# INSTRUCTIONS TO FOLLOW
A faithful retyping of every entry below is wanted, with images left out.

# EXERCISE DATA
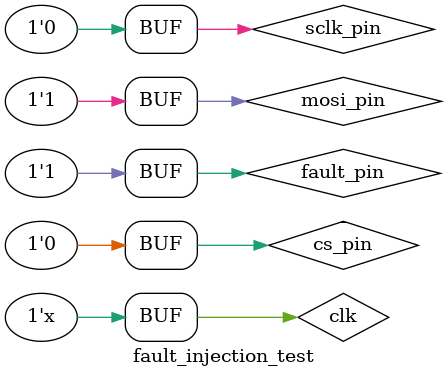
<source format=v>
`include "spimemory.v"

module fault_injection_test();
  reg       clk;
  reg       sclk_pin;
  reg       cs_pin;
  wire      miso_pin;
  reg       mosi_pin;
  reg       fault_pin;
  wire[3:0] leds;
  
  /*spiMemory control(
    .clk(clk),
    .sclk_pin(sclk_pin),
    .cs_pin(cs_pin),
    .miso_pin(miso_pin),
    .mosi_pin(mosi_pin),
    .fault_pin(fault_pin),
    .leds(leds)
  );*/
  spiMemory_breakable dut(
    .clk(clk),
    .sclk_pin(sclk_pin),
    .cs_pin(cs_pin),
    .miso_pin(miso_pin),
    .mosi_pin(mosi_pin),
    .fault_pin(fault_pin),
    .leds(leds)
  );
	initial clk = 0;
  always #10 clk = !clk;
  initial begin
		fault_pin = 1;
		cs_pin = 0;
		#60;

		sclk_pin = 1;
		mosi_pin = 1;
		#60;
		sclk_pin = 0;
    #60;

    sclk_pin = 1; #60; sclk_pin = 0; #60;
    sclk_pin = 1; #60; sclk_pin = 0; #60;
    sclk_pin = 1; #60; sclk_pin = 0; #60;
    sclk_pin = 1; #60; sclk_pin = 0; #60;
    sclk_pin = 1; #60; sclk_pin = 0; #60;
    sclk_pin = 1; #60; sclk_pin = 0; #60;
    sclk_pin = 1; #60; sclk_pin = 0; #60;
    sclk_pin = 1; #60; sclk_pin = 0;
  end
endmodule

</source>
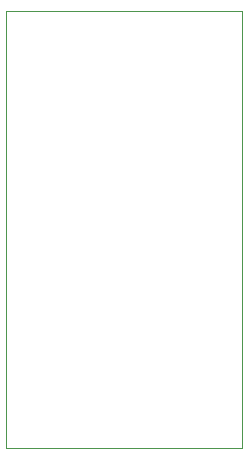
<source format=gbr>
%TF.GenerationSoftware,KiCad,Pcbnew,9.0.3*%
%TF.CreationDate,2025-07-11T23:11:04-05:00*%
%TF.ProjectId,Watch_PCB,57617463-685f-4504-9342-2e6b69636164,rev?*%
%TF.SameCoordinates,Original*%
%TF.FileFunction,Profile,NP*%
%FSLAX46Y46*%
G04 Gerber Fmt 4.6, Leading zero omitted, Abs format (unit mm)*
G04 Created by KiCad (PCBNEW 9.0.3) date 2025-07-11 23:11:04*
%MOMM*%
%LPD*%
G01*
G04 APERTURE LIST*
%TA.AperFunction,Profile*%
%ADD10C,0.050000*%
%TD*%
G04 APERTURE END LIST*
D10*
X52000000Y-87000000D02*
X72000000Y-87000000D01*
X52000000Y-87000000D02*
X52000000Y-50000000D01*
X52000000Y-50000000D02*
X72000000Y-50000000D01*
X72000000Y-50000000D02*
X72000000Y-87000000D01*
M02*

</source>
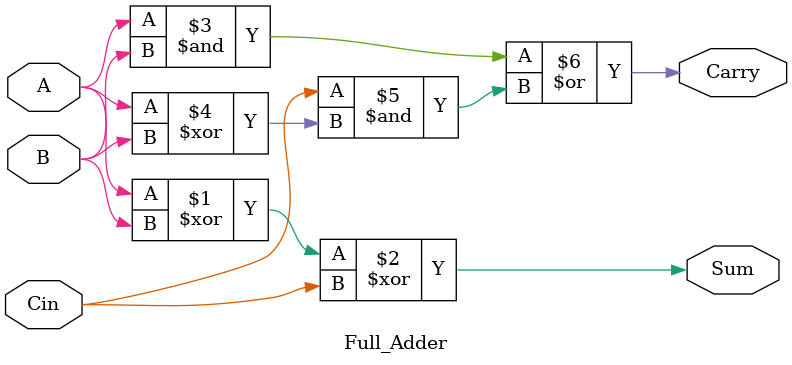
<source format=v>
module Full_Adder (
    input A,
    input B,
    input Cin,
    output Sum,
    output Carry
);
    assign Sum = A ^ B ^ Cin;
    assign Carry = (A & B) | (Cin & (A ^ B));
endmodule

</source>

# REPLY
<source format=v>
`include "spimemory.v"

module fault_injection_test();
  reg       clk;
  reg       sclk_pin;
  reg       cs_pin;
  wire      miso_pin;
  reg       mosi_pin;
  reg       fault_pin;
  wire[3:0] leds;
  
  /*spiMemory control(
    .clk(clk),
    .sclk_pin(sclk_pin),
    .cs_pin(cs_pin),
    .miso_pin(miso_pin),
    .mosi_pin(mosi_pin),
    .fault_pin(fault_pin),
    .leds(leds)
  );*/
  spiMemory_breakable dut(
    .clk(clk),
    .sclk_pin(sclk_pin),
    .cs_pin(cs_pin),
    .miso_pin(miso_pin),
    .mosi_pin(mosi_pin),
    .fault_pin(fault_pin),
    .leds(leds)
  );
	initial clk = 0;
  always #10 clk = !clk;
  initial begin
		fault_pin = 1;
		cs_pin = 0;
		#60;

		sclk_pin = 1;
		mosi_pin = 1;
		#60;
		sclk_pin = 0;
    #60;

    sclk_pin = 1; #60; sclk_pin = 0; #60;
    sclk_pin = 1; #60; sclk_pin = 0; #60;
    sclk_pin = 1; #60; sclk_pin = 0; #60;
    sclk_pin = 1; #60; sclk_pin = 0; #60;
    sclk_pin = 1; #60; sclk_pin = 0; #60;
    sclk_pin = 1; #60; sclk_pin = 0; #60;
    sclk_pin = 1; #60; sclk_pin = 0; #60;
    sclk_pin = 1; #60; sclk_pin = 0;
  end
endmodule

</source>
<source format=gbr>
%TF.GenerationSoftware,KiCad,Pcbnew,9.0.3*%
%TF.CreationDate,2025-07-11T23:11:04-05:00*%
%TF.ProjectId,Watch_PCB,57617463-685f-4504-9342-2e6b69636164,rev?*%
%TF.SameCoordinates,Original*%
%TF.FileFunction,Profile,NP*%
%FSLAX46Y46*%
G04 Gerber Fmt 4.6, Leading zero omitted, Abs format (unit mm)*
G04 Created by KiCad (PCBNEW 9.0.3) date 2025-07-11 23:11:04*
%MOMM*%
%LPD*%
G01*
G04 APERTURE LIST*
%TA.AperFunction,Profile*%
%ADD10C,0.050000*%
%TD*%
G04 APERTURE END LIST*
D10*
X52000000Y-87000000D02*
X72000000Y-87000000D01*
X52000000Y-87000000D02*
X52000000Y-50000000D01*
X52000000Y-50000000D02*
X72000000Y-50000000D01*
X72000000Y-50000000D02*
X72000000Y-87000000D01*
M02*

</source>
<source format=v>
module Full_Adder (
    input A,
    input B,
    input Cin,
    output Sum,
    output Carry
);
    assign Sum = A ^ B ^ Cin;
    assign Carry = (A & B) | (Cin & (A ^ B));
endmodule

</source>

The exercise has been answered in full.